Diego Luiz Miiller Fascina, Luzia Aparecida Berloffa Tofalini

Resumo

Em Água viva, texto de Clarice Lispector, publicado em 1973, fica evidente o encontro da poesia com a prosa romanesca, formando uma unidade. Este artigo objetiva investigar de que maneira se dá esse encontro e demonstrar os modos pelos quais a poesia se entrelaça com a narrativa de ficção, ou seja, como se processa o amalgamento das categorias da narrativa com os modos líricos, que resulta na hibridez do gênero narrativo romanesco, no romance lírico.
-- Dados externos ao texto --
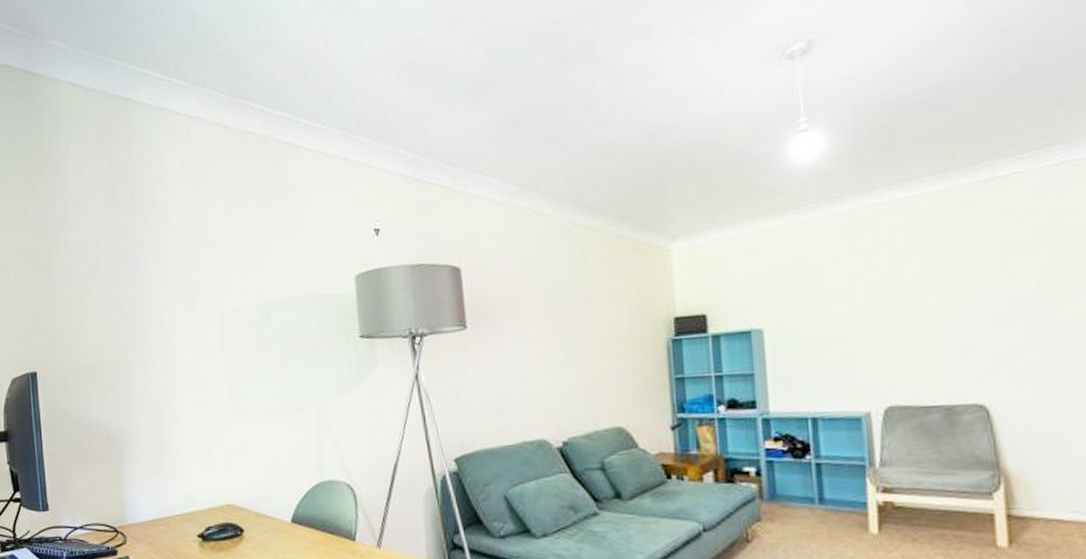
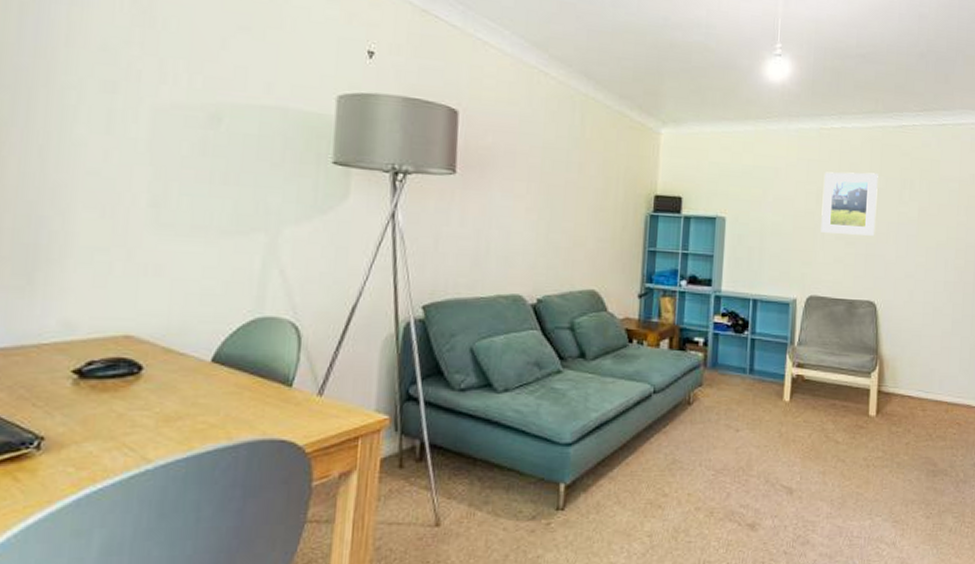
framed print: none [887,244,974,329] -> present [821,171,878,236]

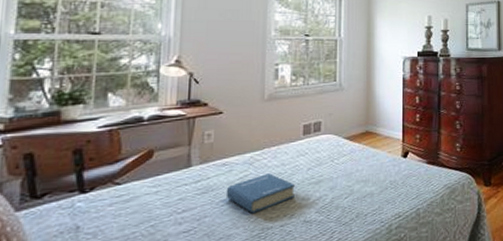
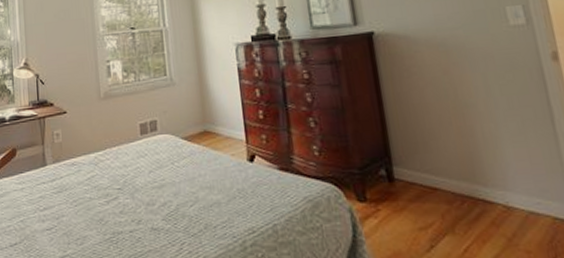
hardback book: present [225,173,295,214] -> none [77,175,140,216]

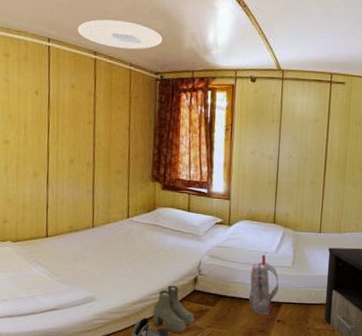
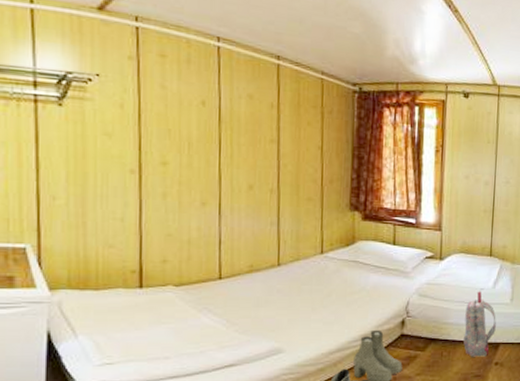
ceiling light: present [78,19,163,50] -> none [255,17,361,56]

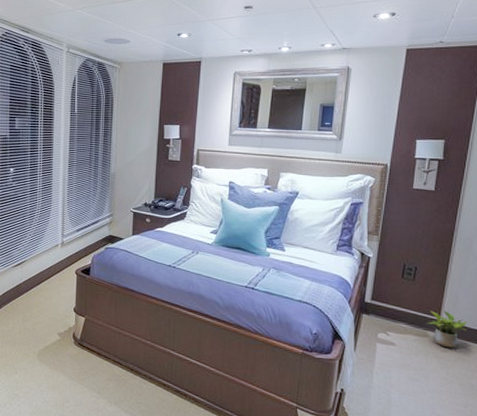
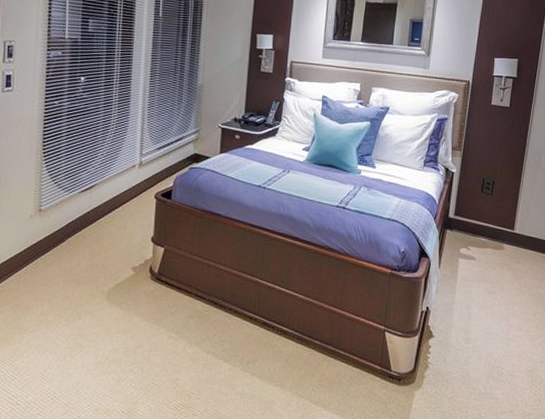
potted plant: present [426,311,466,348] -> none [502,223,536,259]

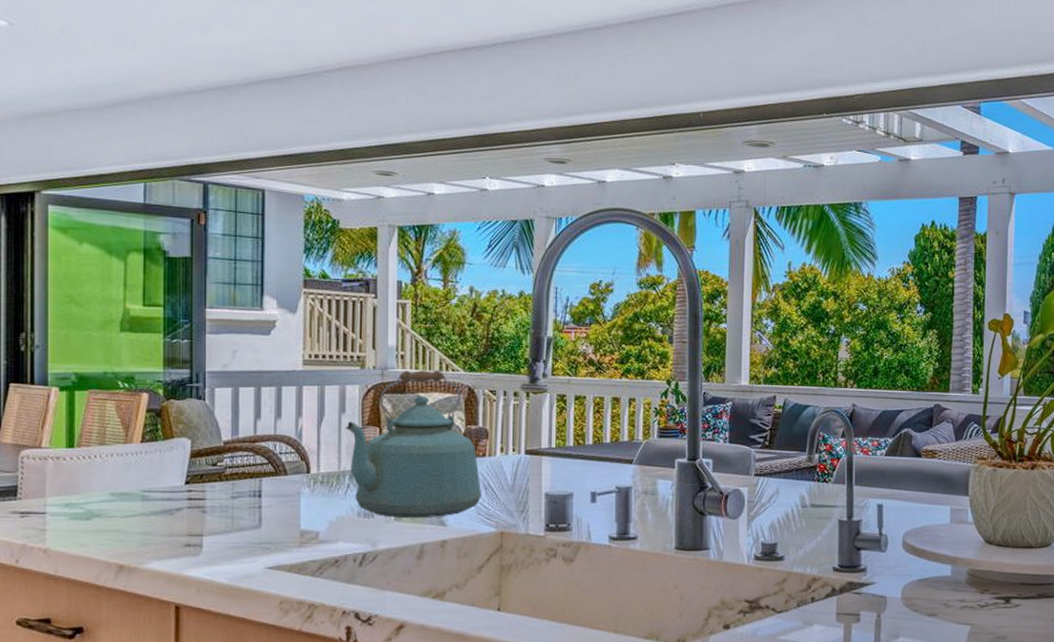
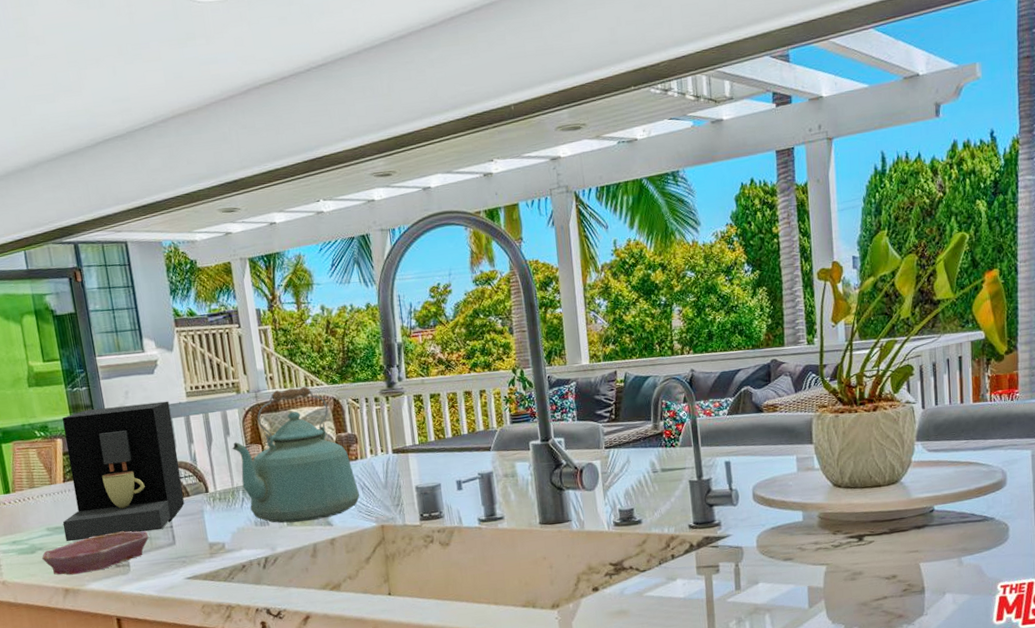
bowl: none [98,506,231,550] -> present [42,531,149,575]
coffee maker: none [131,365,282,511] -> present [62,401,184,542]

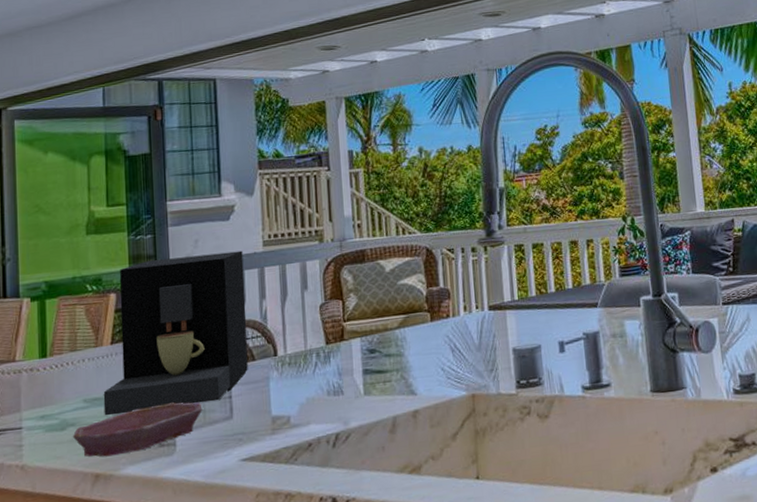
kettle: present [231,386,360,523] -> none [308,234,450,392]

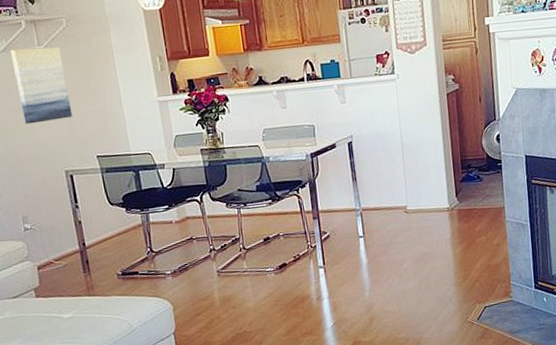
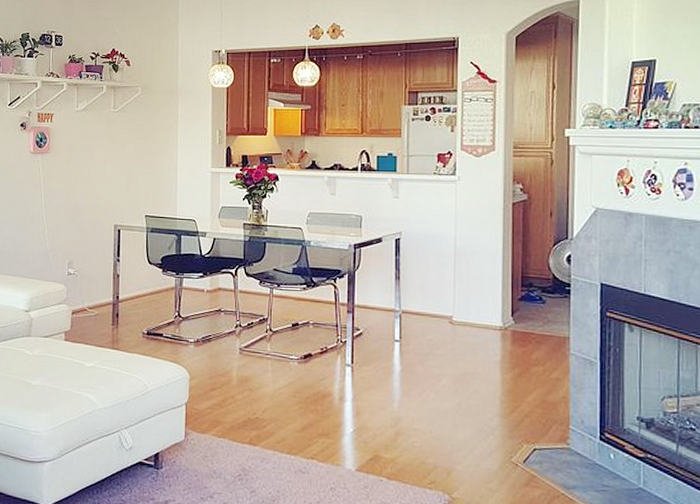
wall art: present [10,47,73,125] -> none [88,109,132,178]

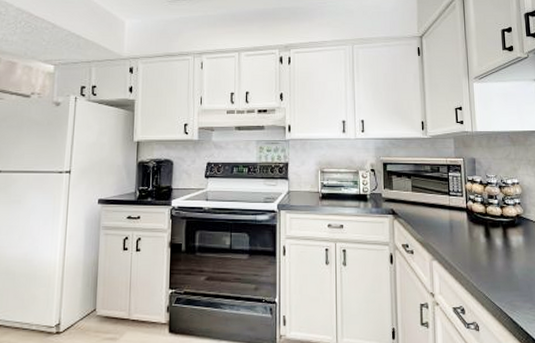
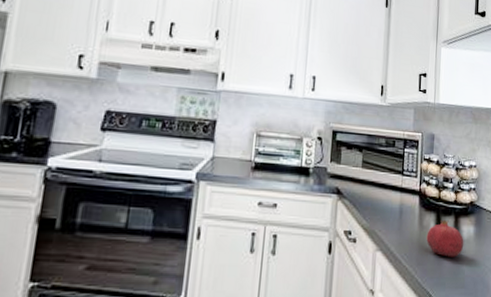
fruit: none [477,231,515,264] -> present [426,219,464,257]

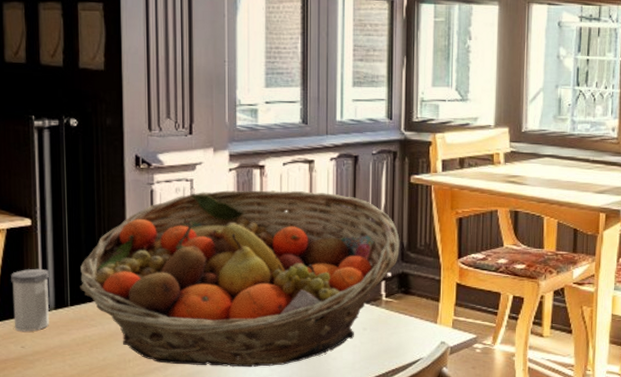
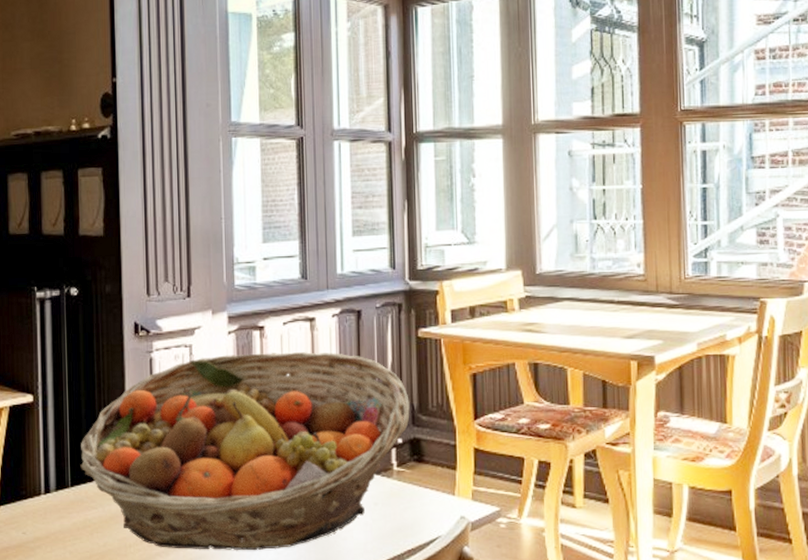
salt shaker: present [11,268,50,332] -> none [13,447,51,516]

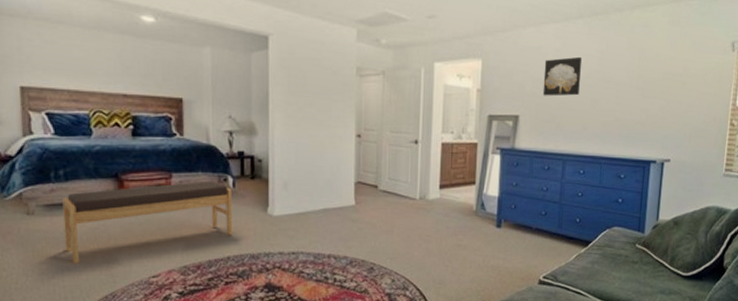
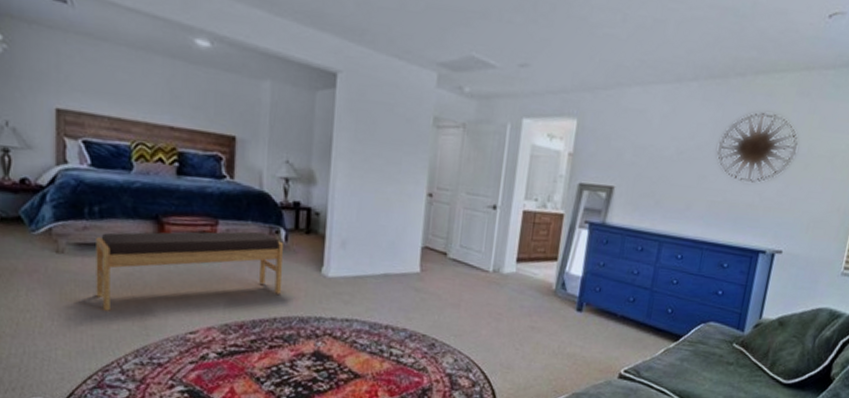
wall art: present [542,56,581,96] -> none [643,124,692,170]
wall art: none [605,40,675,102] -> present [716,111,799,183]

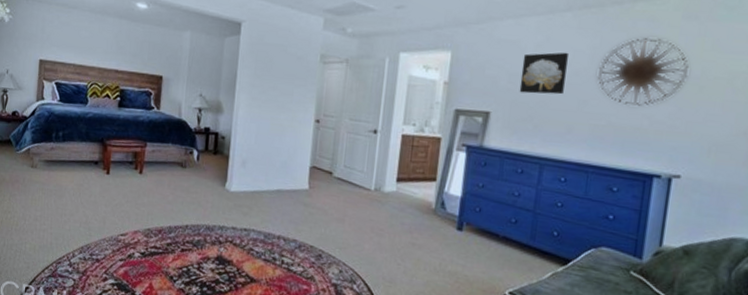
bench: present [96,231,284,311] -> none [56,152,196,215]
wall art: none [643,124,692,170] -> present [519,52,568,95]

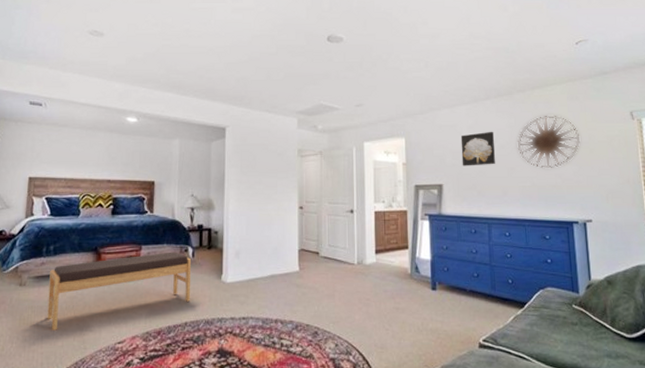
bench: none [56,152,196,215] -> present [47,252,192,330]

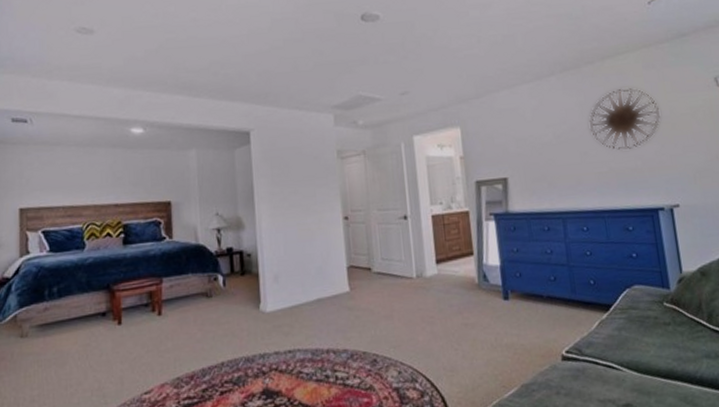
bench: present [47,252,192,330] -> none [56,281,226,386]
wall art: present [460,131,495,166] -> none [524,111,566,155]

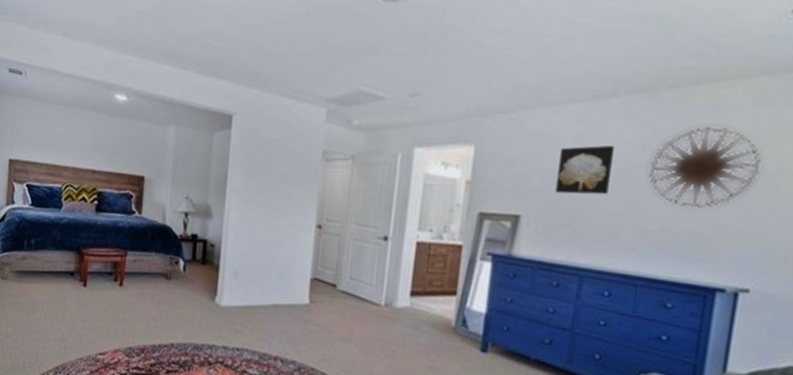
wall art: none [524,111,566,155] -> present [554,145,614,195]

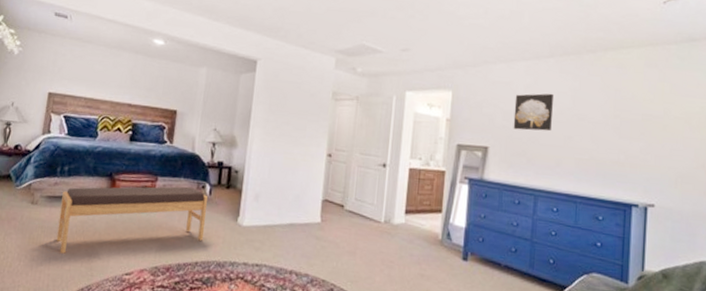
bench: none [28,261,182,331] -> present [56,186,208,254]
wall art: present [648,126,762,208] -> none [578,81,654,142]

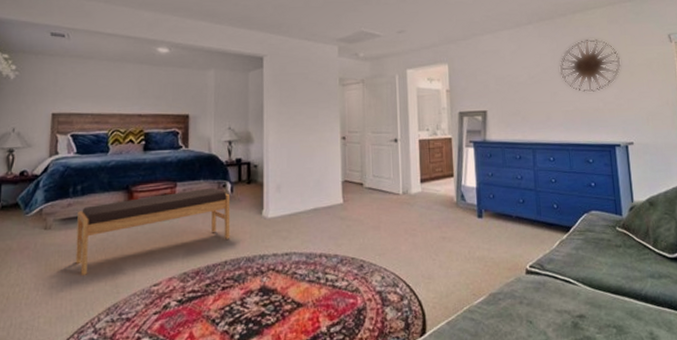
wall art: present [513,93,553,132] -> none [503,56,538,92]
wall art: none [578,81,654,142] -> present [559,38,621,92]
De fato, as categorias narrativas acabam por se renderem aos apelos da poesia lírica, tornando a obra híbrida. Inspirado nas teorias existencialistas de Martin Heidegger e de Jean-Paul Sartre, o texto clariceano empreende uma indagação acerca do existir, tentando compreender a condição humana. Os questionamentos mais íntimos e as emoções mais profundas, por pertencerem à parte abissal do ser-aí, não podem ser expressos pelo dizer comum. As personagens, na impossibilidade de exprimir, por meio de palavras comuns, a sua angústia existencial, utilizam-se de uma linguagem permeada pelos recursos próprios da poesia, para dar conta de toda a gama da sua subjetividade. A narradora assume então um discurso poético-lírico, altamente sugestivo. É aí que a prosa se deixa invadir pela poesia e é assim que se estabelece, no texto, a união da prosa com a poesia. O literário ultrapassa, assim, o discurso comum e se configura em um dizer artístico. Para viabilizar o trabalho de análise, são convocados alguns teóricos do assunto tais como Ralph Freedman e Rosa Maria Goulart, além de estudiosos da obra clariceana.